Bela Sehgal’s receiving the Best Editor Award for Black—”Finally!” as she exclaimed—should help her move out of her illustrious brother Sanjay Leela Bhansali’s shadow. Maybe she’ll follow up on her wish to give greater scope to her creativity by taking up direction too. She has an excellent example before her, of veteran director Hrishikesh Mukherji whose skills on the editing table too are legendary.
Black’s camerawork, both indoors and outdoors, was out of this world, and its cinematographer, Ravi K. Chandran, is a deserving winner. He had earlier handled the camera for Mani Ratnam’s Yuva. The South has brought to fame a long line of film-zoomers, such as Santosh Sivan and Rajiv Menon (both Mani’s protégés too). Like them, will Ravi too gravitate to filmmaking?
Parineeta was a big surprise last year, more so because not many outside the ad world had heard of its director, Pradeep Sarkar. The local Bongs, particularly of the sprawling Chittaranjan Park (Delhi’s little Kolkata), went in numbers to watch and analyze the film to death. They were keen to check out how a Madrasi khokhi like Vidya Balan fit in as a rebel Saratchandra heroine of a past era. In the event, most gave a grudging thumbs-up to her performance and would be happy that she got twin awards from Filmfare. Shottee!

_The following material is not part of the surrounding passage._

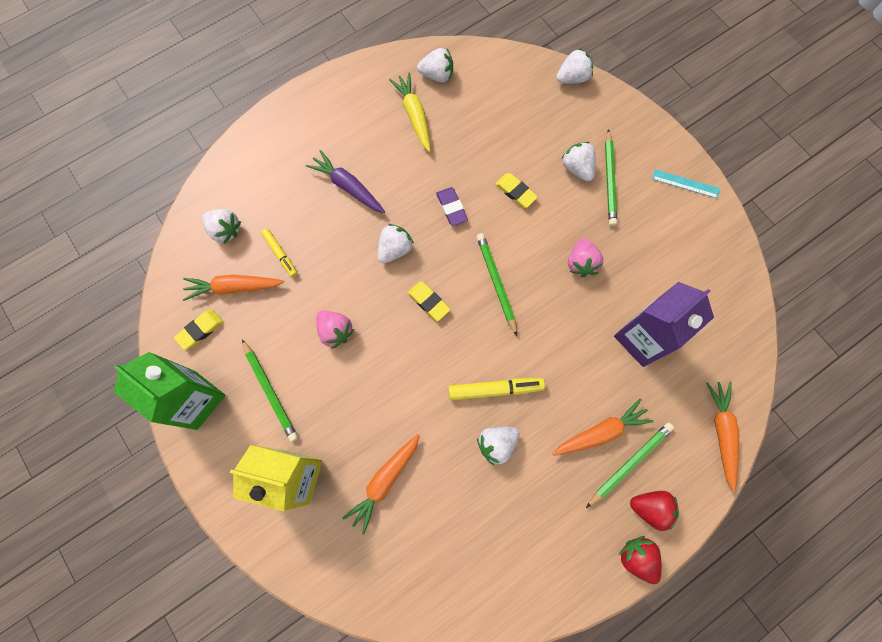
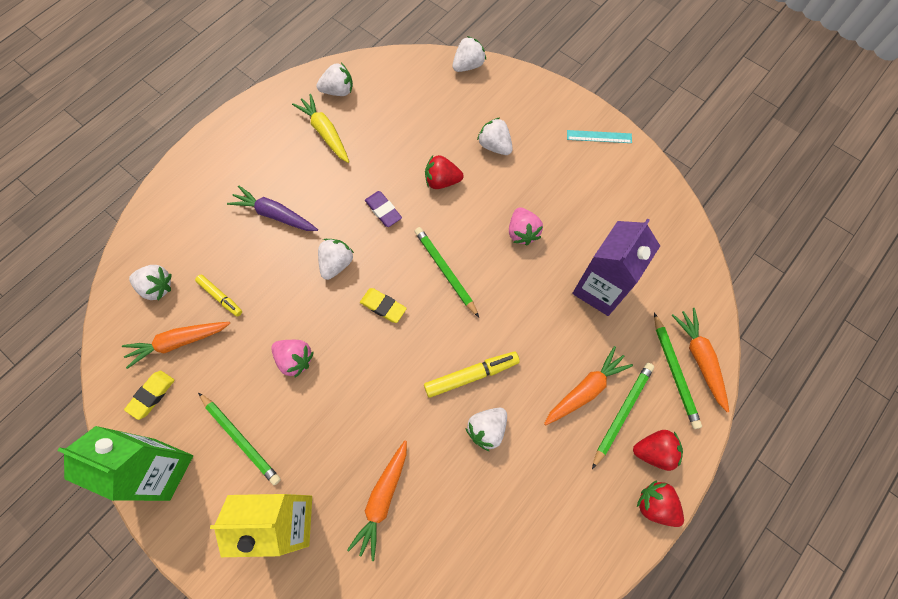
camera: 15 degrees left, 5 degrees down
(515, 192) = (442, 181): yellow eraser -> red strawberry
(609, 180) = (528, 150): green pencil -> green pencil (675, 372)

The cameo by the inimitable Rekha in Parineeta was memorable. She is the Sachin Tendulkar of the film industry. Her innings help her side succeed even when she herself doesn’t win an award. Thus, her dance in Parineeta got dance director Howard Rosemeyer his maiden Filmfare trophy.
It’s good to find Sudhir Mishra among the winners. His Hazaaron Khwaishein Aisi was a path-breaker, as it sensitively depicted a students’ agitation up north in the 1960s. Mishra’s father was a VC in a state university but, as he told me, it was his own experience as a student in a Delhi college that was the basis for the story, which won him an award.
Mishra was also responsible for introducing two young talents in the lead roles. While Shiney Ahuja has been honored, Chitrangada Singh got cold feet and seems to have quit the profession. Real sad! The buzz among the golfing circles here—her spouse is golfer Jyoti Randhawa—is that she did so to ease tensions on her home front. She’s now accompanying her hubby on the international circuit, instead of hanging around Delhi Golf Club and other local putting places as in the past.
Lastly, the performance by Madhuri Dixit at the awards function evoked countless yaadein. It is a pity that she has been away while there is a new crop of women-oriented projects in the industry, based on Umrao Jaan, Jodhabai, and Rani Jhansi. Her former heroes (now in their 40s) are still around and merrily chasing dames on screen. The big feeling here is that she should be brought back, even at gunpoint! Tera karoon gin gin ke intezar.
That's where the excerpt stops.